'''
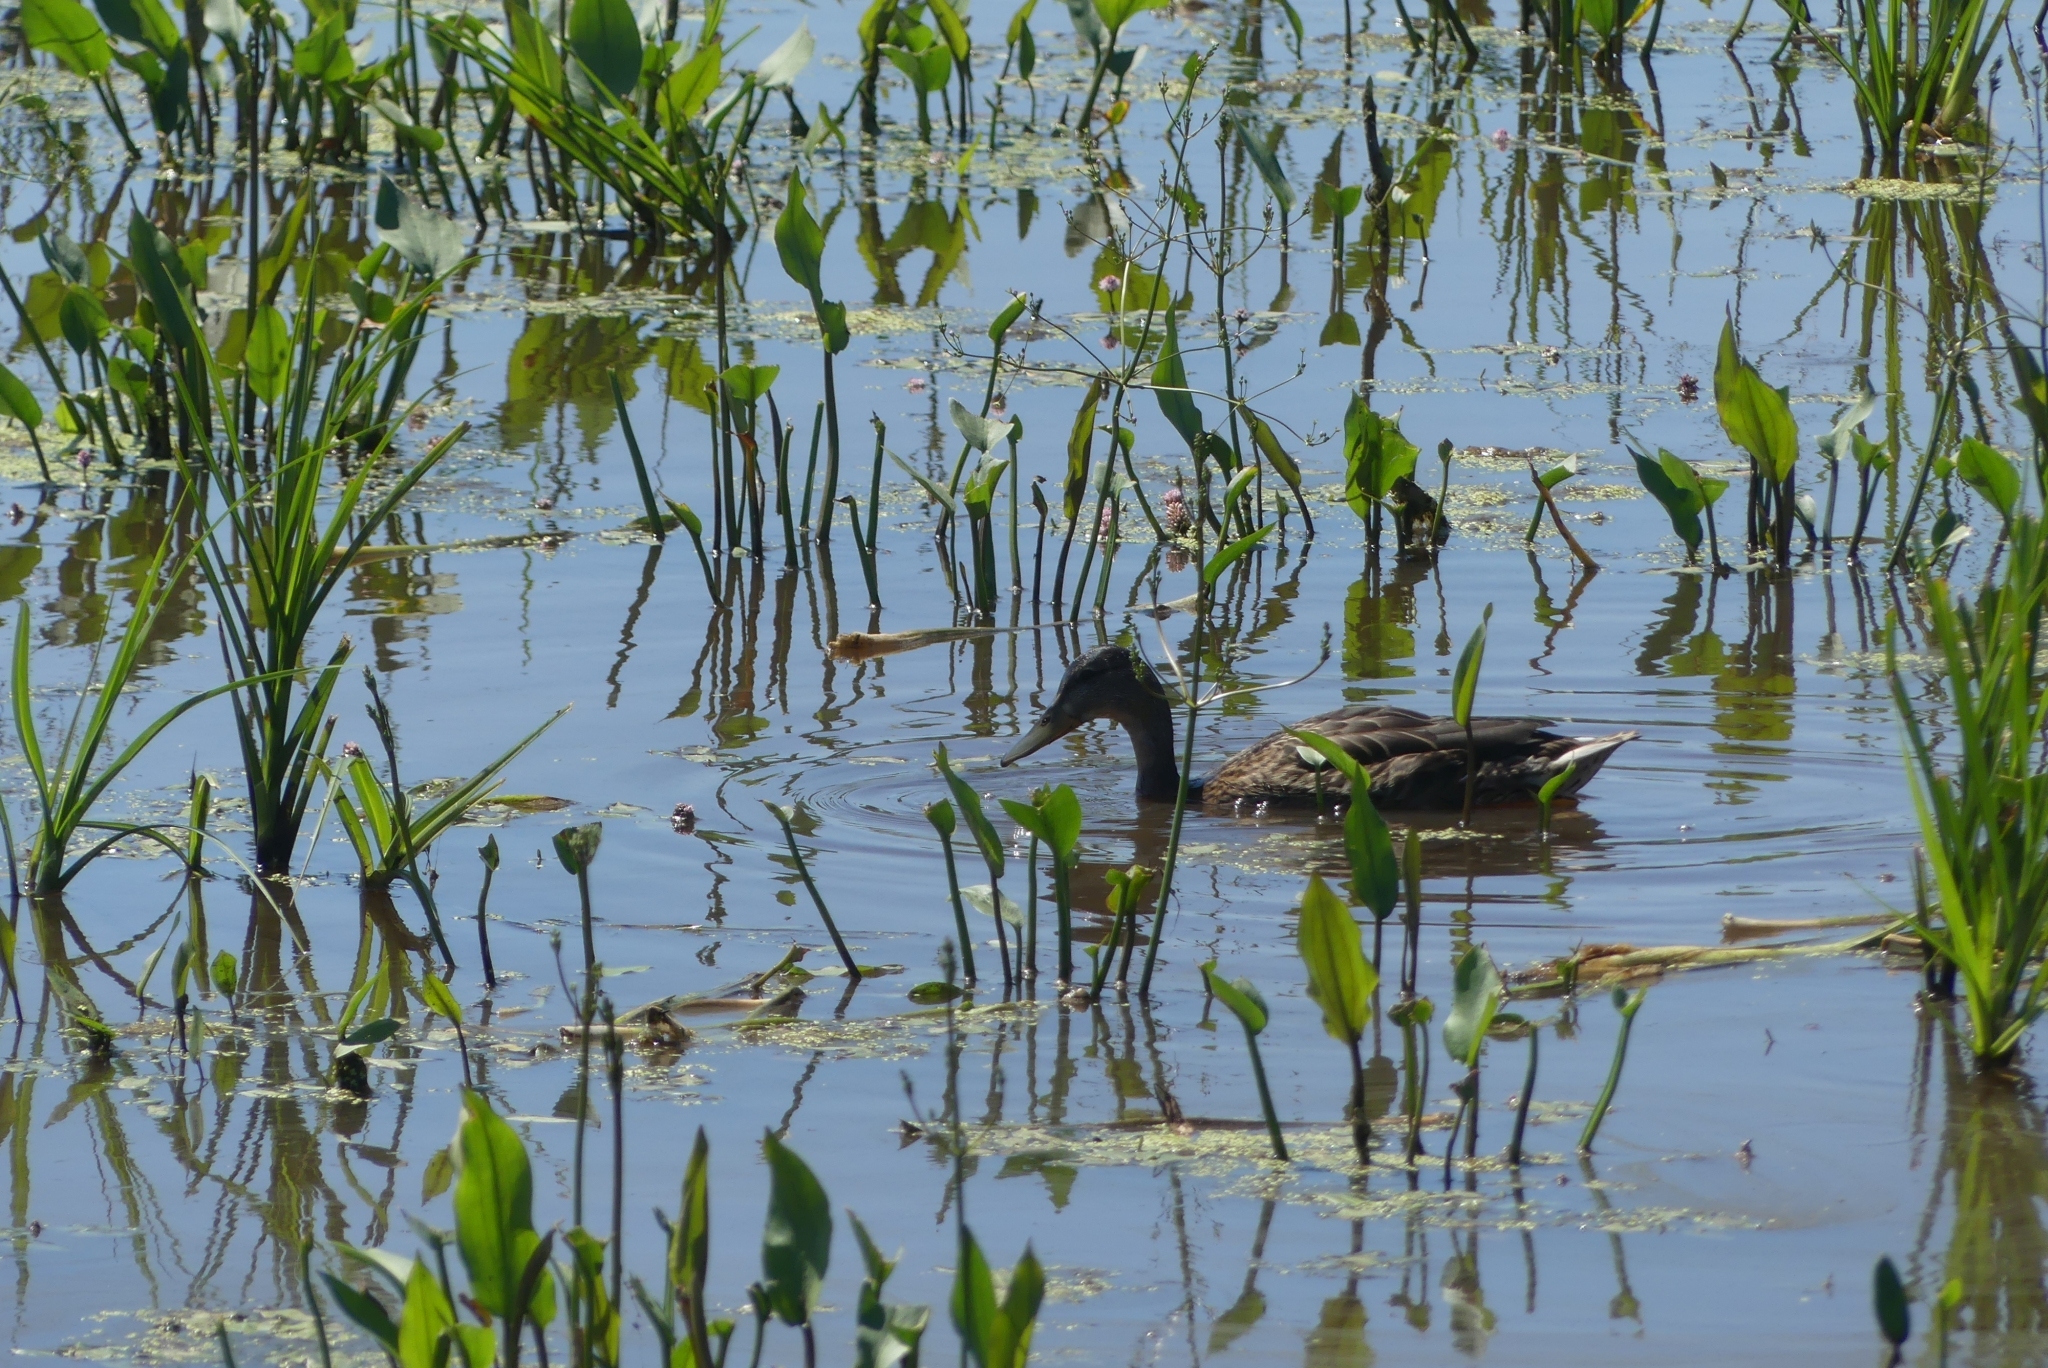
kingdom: Animalia
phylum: Chordata
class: Aves
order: Anseriformes
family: Anatidae
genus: Anas
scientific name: Anas platyrhynchos
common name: Mallard
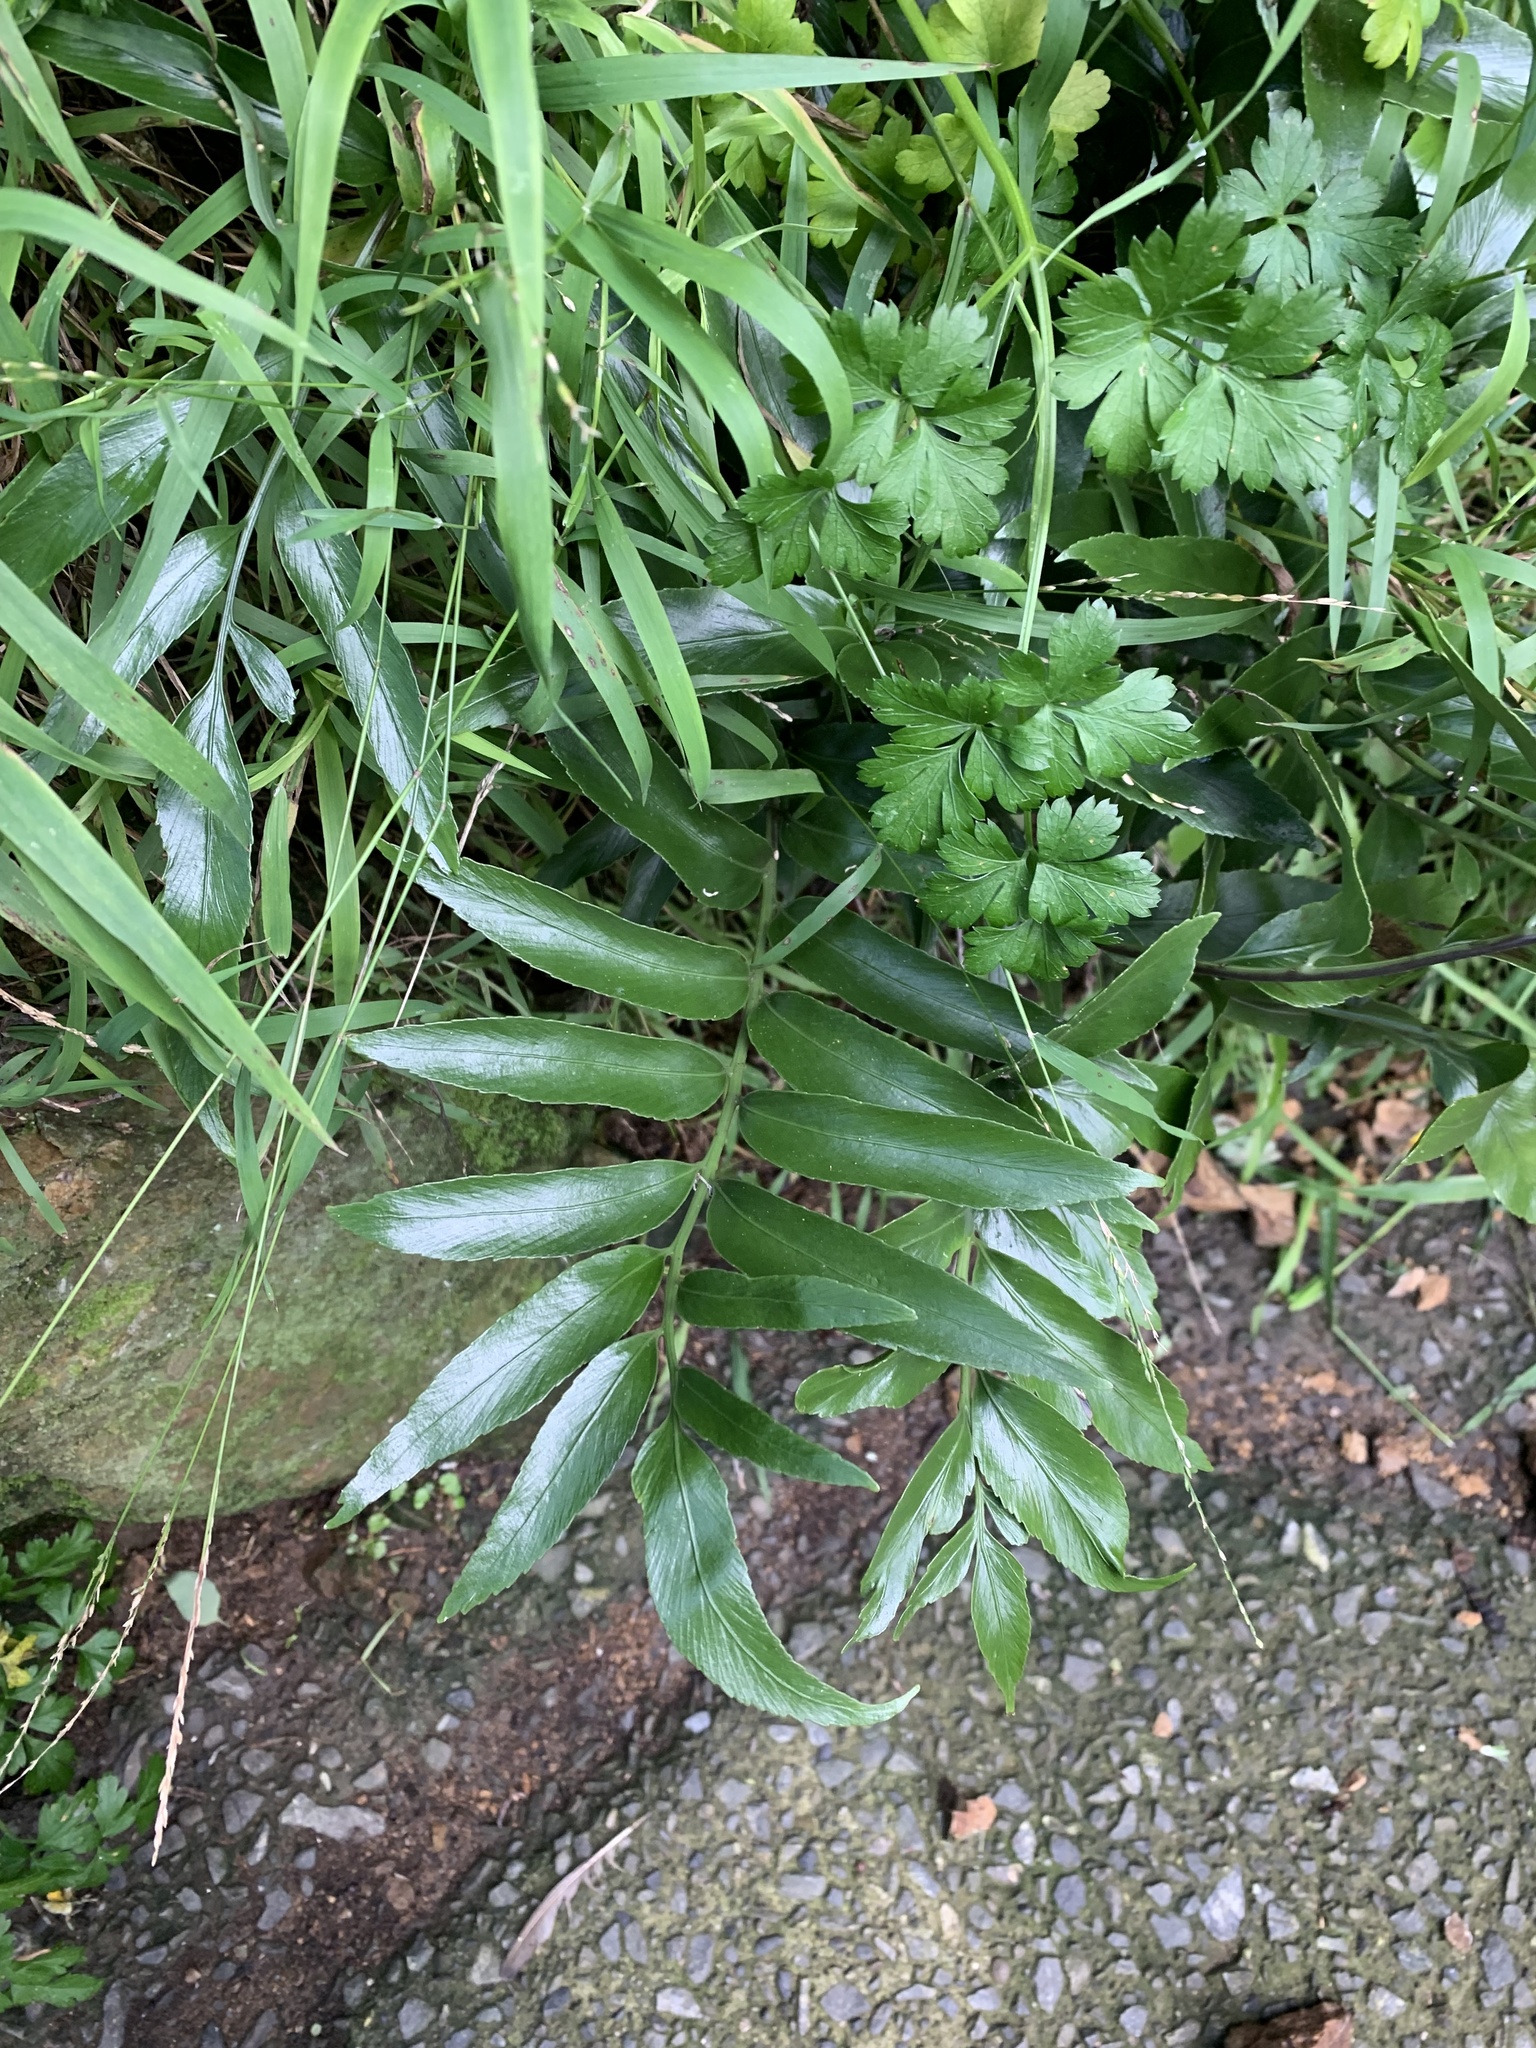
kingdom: Plantae
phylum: Tracheophyta
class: Polypodiopsida
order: Polypodiales
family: Aspleniaceae
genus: Asplenium
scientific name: Asplenium oblongifolium
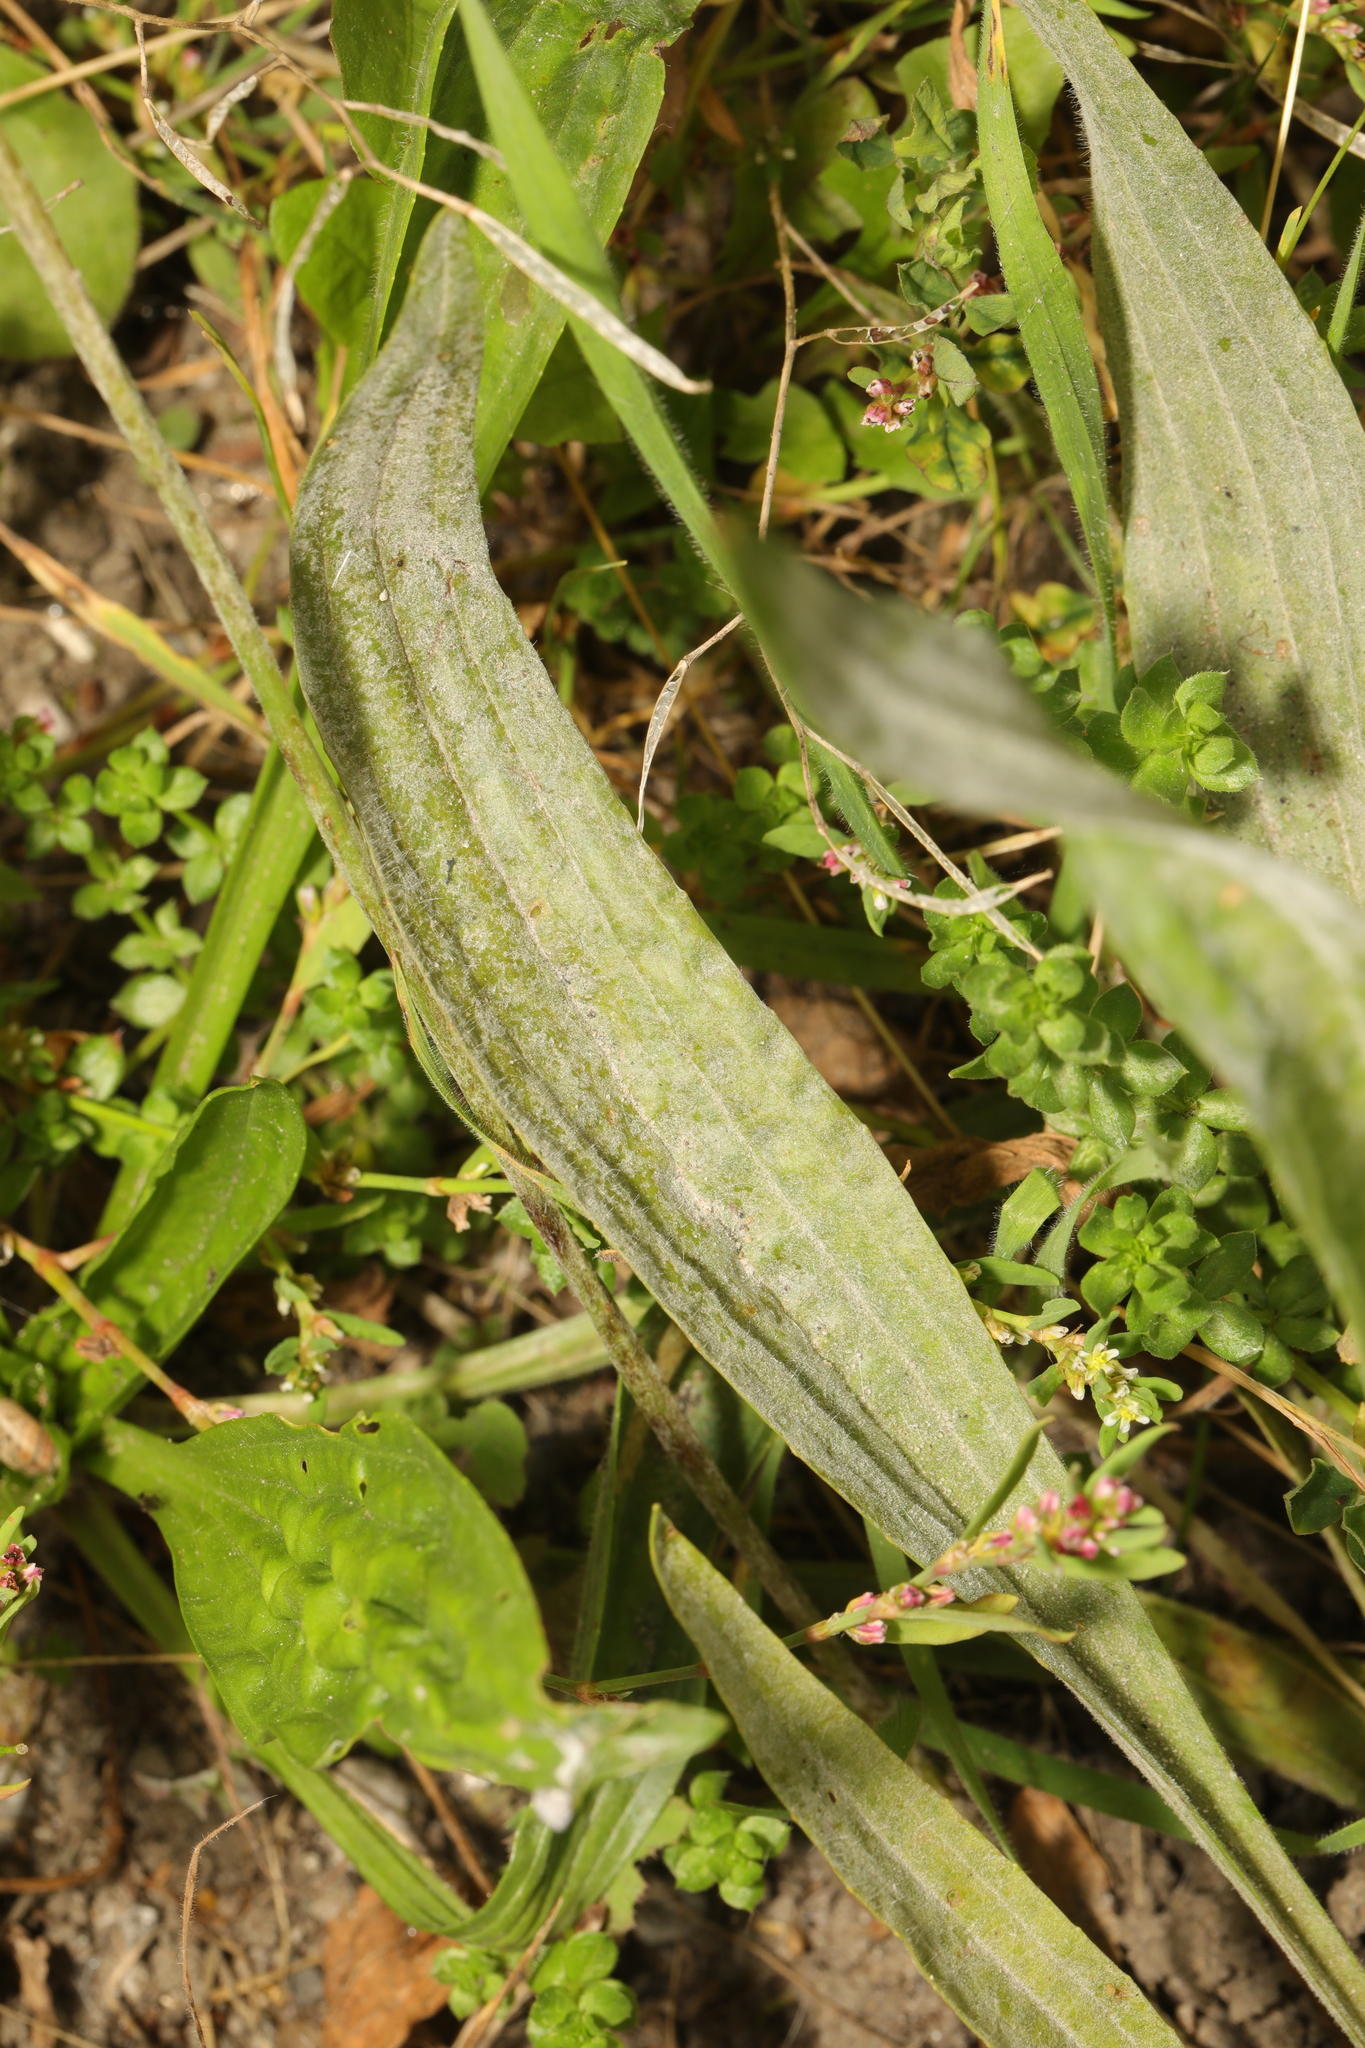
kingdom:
'''
#### Brief
Copy every line of the entries above word for word, leaving out the pictures.

#### Reply to the task
kingdom: Animalia
phylum: Chordata
class: Aves
order: Anseriformes
family: Anatidae
genus: Anas
scientific name: Anas platyrhynchos
common name: Mallard
kingdom: Plantae
phylum: Tracheophyta
class: Polypodiopsida
order: Polypodiales
family: Aspleniaceae
genus: Asplenium
scientific name: Asplenium oblongifolium
kingdom:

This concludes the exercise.